### TASK REQUIREMENTS
1. Answer these questions from the Lent meditation on Mark below:
(a) How many Wednesdays in Lent does the speaker mention?
(b) According to the passage read from Mark, how many days before the Passover was it?
(c) Which chapters of Mark are said to imply "There's more than this"?
2. Return the part of the Lent meditation on Mark from "There is an" to "mythic, strangely untouchable.", word for word.
3. Take the Lent meditation on Mark further, picking up after its final sentence.

═══ EXTRACTED TEXT

In the very center of our Christian faith is this act of God through Jesus: that Jesus came into the world and suffered and died on a cross and then rose again triumphantly that our sins had been forgiven. This is what we base our entire faith and our trust, our hope, and our joy upon as Christians. For that reason, Easter is the most significant day in our calendar. It's the greatest day of our celebration. But traditionally in the church we have prepared for Easter by a sort of self-examination. More sharply, we have prepared for Easter by looking at that suffering and that death of Jesus in very close, watchful, and faithful viewing.
This period before Easter is called Lent. During these Wednesdays in Lent (there are six of them) we will walk closely with Jesus through the experience that he had going toward the cross. We're going to use Mark as the basis of our story and then we'll take that story in small parts. I will read several verses from Mark and then we will meditate upon those verses: this day, and next week and the weeks to come. Stay with me during this period so that our hearts genuinely understand how dearly and dreadfully we need this forgiveness in Jesus Christ.
SLIDE # 1 [Mark 14:1-2
It was now two days before the Passover and the feast of Unleavened Bread. And the chief priests and the scribes were seeking how to arrest him by stealth, and to kill him; for they said, "Not during the feast" lest there be a tumult of the people.”]
The story starts right here. Here, suddenly, Mark locks his Gospel into time.
In one sense, everything up till now has been preliminary for the crucial event of Jesus' passion. In Mark we have learned who Jesus is (but not completely, because he's been coy about his messianic identity). We've heard his teachings (but words without action make no story). We've watched his miracles, fine little stories in themselves (but these have grown fewer the closer Jesus has come to Jerusalem).
The first thirteen chapters of Mark imply: There's more than this. They say, you ain 't seen nothing yet.
If those chapters were all we had from Mark, we would have a wonder-worker, a charismatic rabbi, a list of ethical lessons, a minor political pest in history—and an enigma. Jesus may have been remarkable, but not essentially different from other notable figures in human memory: no radical revelation of God, no savior of humankind.
There is an odd timeless quality to the appearing and the presence of Jesus throughout Mark, even in Jesus' progress toward Jerusalem. Jesus in history is like a dream in waking reality: almost mythic, strangely untouchable.
But suddenly all of that changes.

══════
═══ DATA

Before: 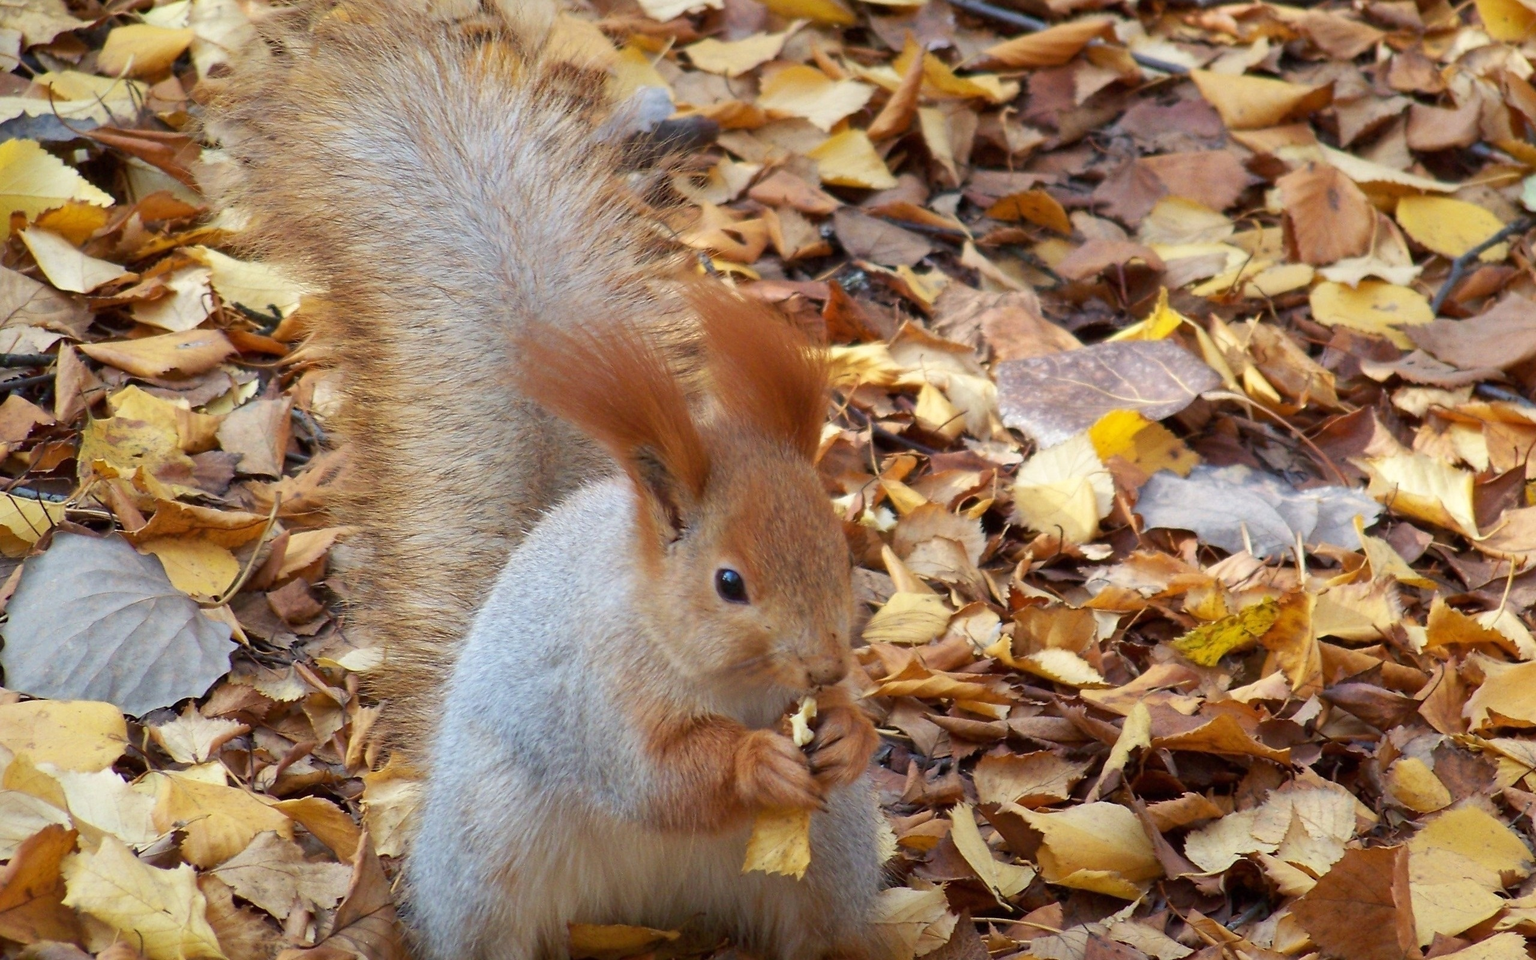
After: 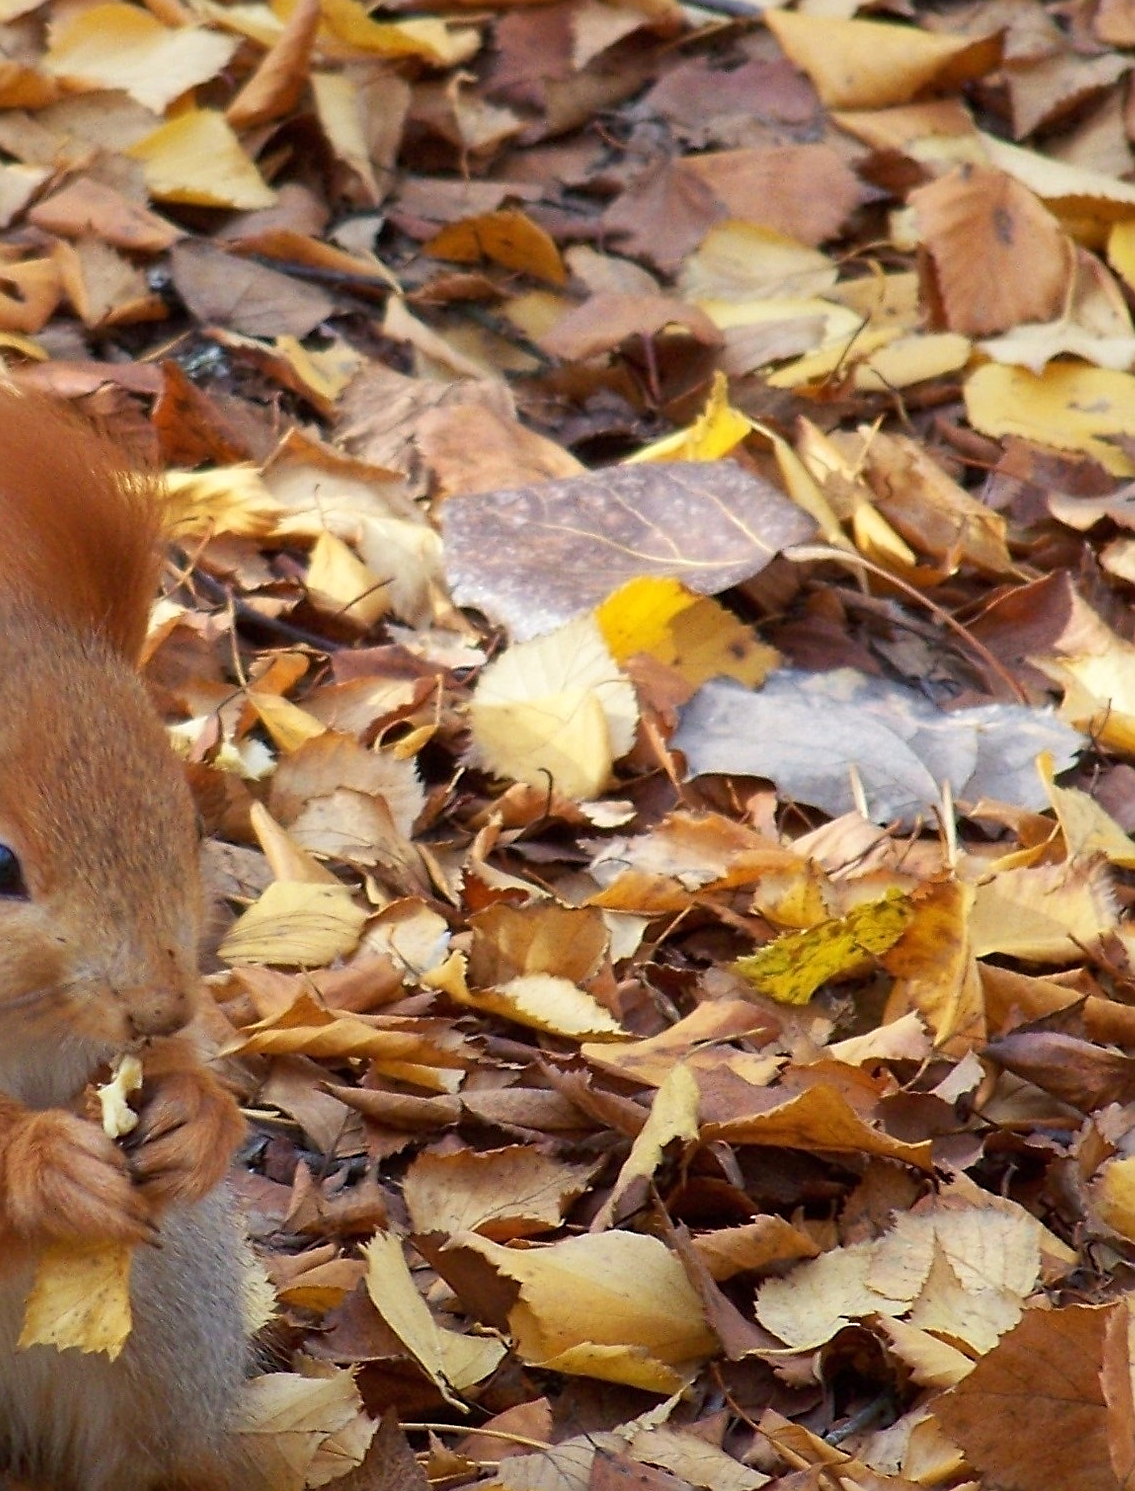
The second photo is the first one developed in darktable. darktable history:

══════

### RESPONSE LIST
1.
(a) Six
(b) Two days
(c) The first thirteen chapters

2.
There is an odd timeless quality to the appearing and the presence of Jesus throughout Mark, even in Jesus' progress toward Jerusalem. Jesus in history is like a dream in waking reality: almost mythic, strangely untouchable.

3.
Look: in these verses now it's "two days before the Passover.” Suddenly we know precisely the time of year and we can see the rest of the world; we know what the people are doing. Suddenly Jesus is rooted very much in time, terribly touchable, dangerously historical. We grow tense and attentive. A new thing is happening! It's happening within the calendar of human days: it's Wednesday, the thirteenth day of the month called Nisan. This is no myth, this is no legend, no mere lesson or instructive biography. This is the story Mark intended to tell from the beginning. This is the "something else," revelation, the profounder identity of Jesus: the Savior!
Listen! The story is starting right now.
SLIDE #2 [Mark: 14:1, 10-11
The chief priests and the scribes were seeking how to arrest Jesus by stealth, and to kill him.
Then Judas Iscariot, who was one of the twelve, went to the chief priests in order to betray him to them.]
In order to arrest Jesus "by stealth," the rulers need someone like Judas. Enemies must know the habits of their prey—and what better source of such private knowledge than a friend? Enter Judas Iscariot, a friend who is willing to act like an enemy: a traitor.
The contract that Judas now makes with men of murderous intent is so horrendous that we ask, compulsively, "Why? Why did he do it?" We feel that the tale is incomplete without his motive. "Greed!" we figure. Or the more sophisticated among us argue that Judas was moved by a misguided zealotry. In fact, Mark ignores the question of motive altogether. Mark implies that Judas went voluntarily and with no particular plan of his own in mind. But that is absolutely all Mark cares to say of the mind of Judas.
Perhaps there's a lesson for us in this presentation of the sin apart from its causes, as though motives were merely incidental and ultimately beside the point.
Does the motive of a sin—its rationale—make it any less a sin? Isn't the betrayal of the sovereignty of the Lord in our lives always a sin, regardless of the factors that drove us to betray him? Yes! Yet we habitually defend ourselves and diminish our fault by referring to reasons why we "had to" do it. We sinners are so backward that way. We try to justify ourselves by some condition which preceded the sin. Motives console us. That's why we want so badly to have them and to know them.
"Not my fault! He hit me first. I was just protecting myself!" we say.
Or "Don't blame me! My society was a bad influence on me. My parents set bad examples—they abused me, even; never disciplined me. Blame my parents."
Or, "Hey, man, it's dog-eat-dog. I'm only tryin' to survive."
Or "I can't help the way I am. God made me. God gave me my appetites, right?"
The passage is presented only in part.